-- Consignes --
(1) Répondez aux questions suivantes à partir de l'article sur Christophe Lemaire reproduit ci-dessous :
(a) En quelle année Christophe Lemaire est-il né ?
(b) À quelle date a-t-il remporté le prix Kikka-shô ?
(c) Combien de victoires Tosaki Keita a-t-il obtenues en 2016 ?
(2) Relevez toutes les personnes nommées dans l'article sur Christophe Lemaire, à l'exception de Christophe Lemaire lui-même.
(3) Reproduisez fidèlement le passage de l'article sur Christophe Lemaire qui commence par « Le titre du » et s'achève sur « Kyoto (Jiji Press) ».

-- Texte extrait --
***
Christophe Lemaire, le jockey français qui triomphe au Japon

Culture

Le jockey français Christophe Lemaire ne s’est à peine installé au Japon depuis deux ans que déjà, il crée la sensation. Nous l’avons interrogé au sujet du monde hippique japonais, et sur sa vie quotidienne dans l’Archipel.

Christophe Lemaire Christophe LEMAIRE

Né en France en 1979. Il a obtenu sa licence de jockey et commencé à monter professionnellement à l’issue de ses études secondaires en 1999. Il a visité le Japon pour la première fois en 2002, et dès cette époque, sur la base d’une licence professionnelle temporaire, il a participé à des courses locales chaque année pendant trois mois. En 2015, il est devenu le premier jockey étranger, avec l’Italien Mirco Demuro, à obtenir une licence permanente. Dès sa deuxième année, en 2016, il a abouti à un résultat remarquable : 186 victoires (2e au classement général) dont 4 en Groupe 1, courses de première catégorie, le meilleur taux de victoire (0,237) et les meilleurs gains.

2016, « l’année Lemaire »

En 2015, Christophe Lemaire a transféré entièrement la base de son activité de la France au Japon, et obtenu une licence professionnelle annuelle de la Japan Racing Association (JRA). L’année suivante, il multiplie les courses et accumule les victoires, obtenant un résultat impressionnant de 186 victoires sur l’ensemble de l’année.

Le 23 octobre 2016, il est devenu le premier jockey étranger à remporter la classique du prix Kikka-shô, une course du Groupe 1 pour chevaux de 3 ans. Pour Lemaire, c’était sa première victoire d’une classique au Japon.

Le week-end du 5 et 6 novembre, il a établi un nouveau record JRA de 10 arrivées consécutives en première ou deuxième position sur 10 montes en 2 jours, et a égalisé dimanche le record de Take Yutaka (datant de 2002) de 8 victoires en un seul jour.

Le titre du plus grand nombre de victoires s’est disputé jusqu’au dernier jour de la saison, le 25 décembre 2016. Si Lemaire s’est finalement incliné d’une victoire devant Tosaki Keita (186 victoires contre 187), il a néanmoins remporté la grande course de Groupe 1 qui clôt la saison, le prix Memorial Arima. Il a terminé avec les plus grands gains cumulés, le plus haut taux de victoire par monte, et le plus haut taux d’arrivée aux deux premières places, ainsi qu'aux trois premières places. Il n’est pas exagéré de dire que dans le monde des courses japonaises, 2016 fut l’année Lemaire.

Christophe Lemaire remporte le 77e prix Kikka-shô, sur Satono Diamond. Le 23 octobre 2016, à l’hippodrome de Kyoto (Jiji Press)

Le prix de l'Arc de Triomphe n’attend pas !

——Tout d’abord, félicitations pour votre victoire dans le prix Kikka-shô, le 23 octobre. C’est la première fois qu’une classique(*1) au Japon est remportée par un jockey étranger.
***
-- Documents sources --
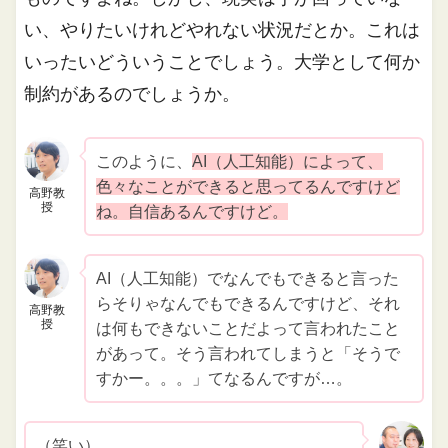
い、やりたいけれどやれない状況だとか。これは
いったいどういうことでしょう。大学として何か
制約があるのでしょうか。
このように、
AI（人工知能）によって、
色々なことができると思ってるんですけど
高野教
授
ね。自信あるんですけど。
AI（人工知能）でなんでもできると言った
らそりゃなんでもできるんですけど、それ
高野教
授
は何もできないことだよって言われたこと
があって。そう言われてしまうと「そうで
すかー。。。」てなるんですが…。
（笑い）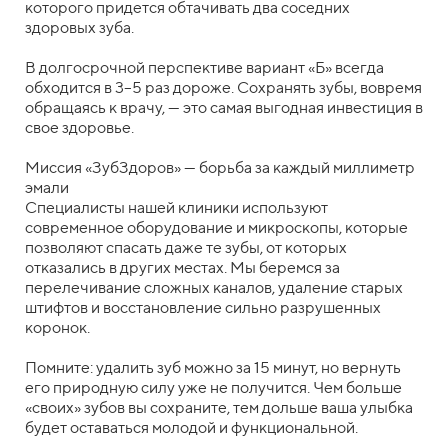
которого придется обтачивать два соседних
здоровых зуба.
В долгосрочной перспективе вариант «Б» всегда
обходится в 3–5 раз дороже. Сохранять зубы, вовремя
обращаясь к врачу, — это самая выгодная инвестиция в
свое здоровье.
Миссия «ЗубЗдоров» — борьба за каждый миллиметр
эмали
Специалисты нашей клиники используют
современное оборудование и микроскопы, которые
позволяют спасать даже те зубы, от которых
отказались в других местах. Мы беремся за
перелечивание сложных каналов, удаление старых
штифтов и восстановление сильно разрушенных
коронок.
Помните: удалить зуб можно за 15 минут, но вернуть
его природную силу уже не получится. Чем больше
«своих» зубов вы сохраните, тем дольше ваша улыбка
будет оставаться молодой и функциональной.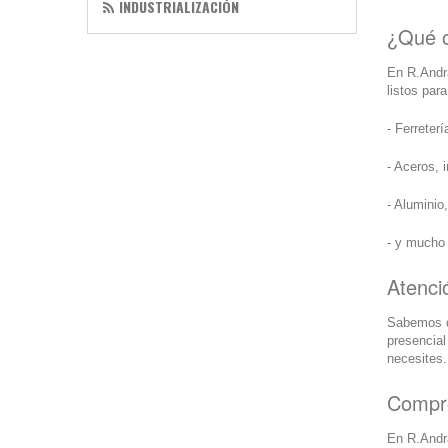
INDUSTRIALIZACIÓN
¿Qué o
En R.Andr
listos par
- Ferretería
- Aceros, 
- Aluminio
- y mucho
Atenci
Sabemos 
presencial
necesites.
Compro
En R.Andra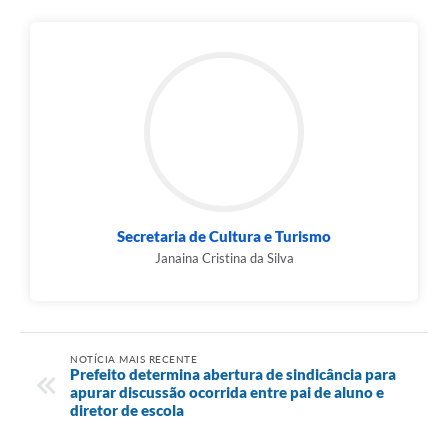
Secretaria de Cultura e Turismo
Janaina Cristina da Silva
NOTÍCIA MAIS RECENTE
Prefeito determina abertura de sindicância para
apurar discussão ocorrida entre pai de aluno e
diretor de escola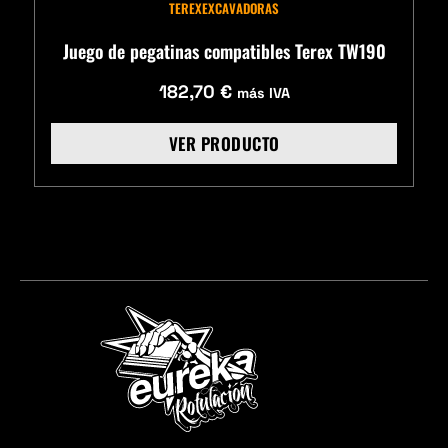
TEREX
EXCAVADORAS
Juego de pegatinas compatibles Terex TW190
182,70
€
más IVA
VER PRODUCTO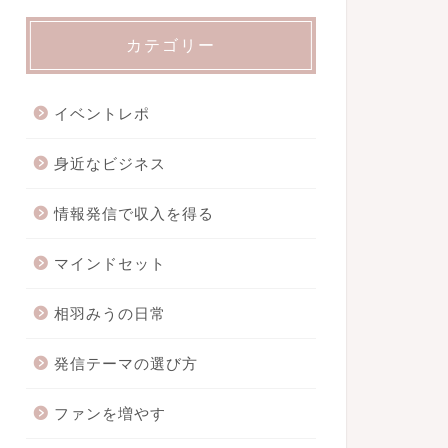
カテゴリー
イベントレポ
身近なビジネス
情報発信で収入を得る
マインドセット
相羽みうの日常
発信テーマの選び方
ファンを増やす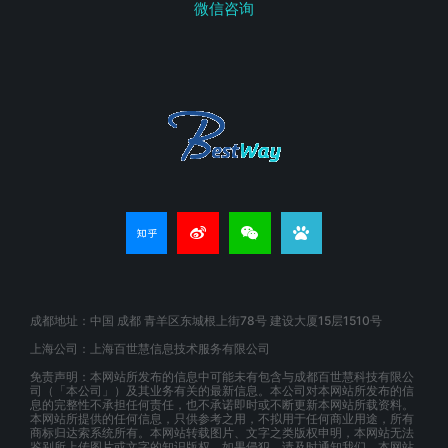
微信咨询
成都地址：中国 成都 青羊区东城根上街78号 建设大厦15层1510号
上海公司：上海百世慧信息技术服务有限公司
免责声明：本网站所发布的信息中可能未有包含与成都百世慧科技有限公
司（「本公司」）及其业务有关的最新信息。本公司对本网站所发布的信
息的完整性不承担任何责任，也不承诺即时或不断更新本网站所载资料。
本网站所提供的任何信息，只供参考之用，不拟用于任何商业用途，所有
商标归达索系统所有。本网站转载图片、文字之类版权申明，本网站无法
鉴别所上传图片或文字的知识版权，如果侵犯，请及时通知我们，本网站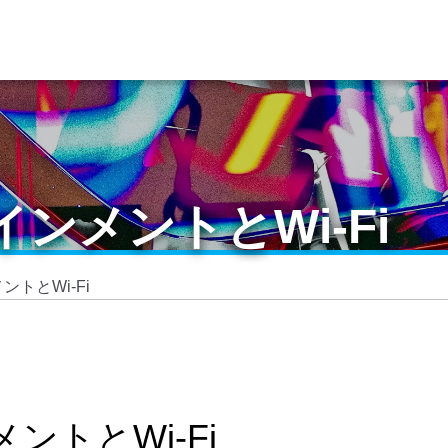
ンメントとWi-Fi
トとWi-Fi
トとWi-Fi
***
-- Réponses rédigées --
(1)
(a) En 1979.
(b) Le 23 octobre 2016.
(c) 187 victoires.

(2) Mirco Demuro, Take Yutaka, Tosaki Keita

(3)
Le titre du plus grand nombre de victoires s’est disputé jusqu’au dernier jour de la saison, le 25 décembre 2016. Si Lemaire s’est finalement incliné d’une victoire devant Tosaki Keita (186 victoires contre 187), il a néanmoins remporté la grande course de Groupe 1 qui clôt la saison, le prix Memorial Arima. Il a terminé avec les plus grands gains cumulés, le plus haut taux de victoire par monte, et le plus haut taux d’arrivée aux deux premières places, ainsi qu'aux trois premières places. Il n’est pas exagéré de dire que dans le monde des courses japonaises, 2016 fut l’année Lemaire.

Christophe Lemaire remporte le 77e prix Kikka-shô, sur Satono Diamond. Le 23 octobre 2016, à l’hippodrome de Kyoto (Jiji Press)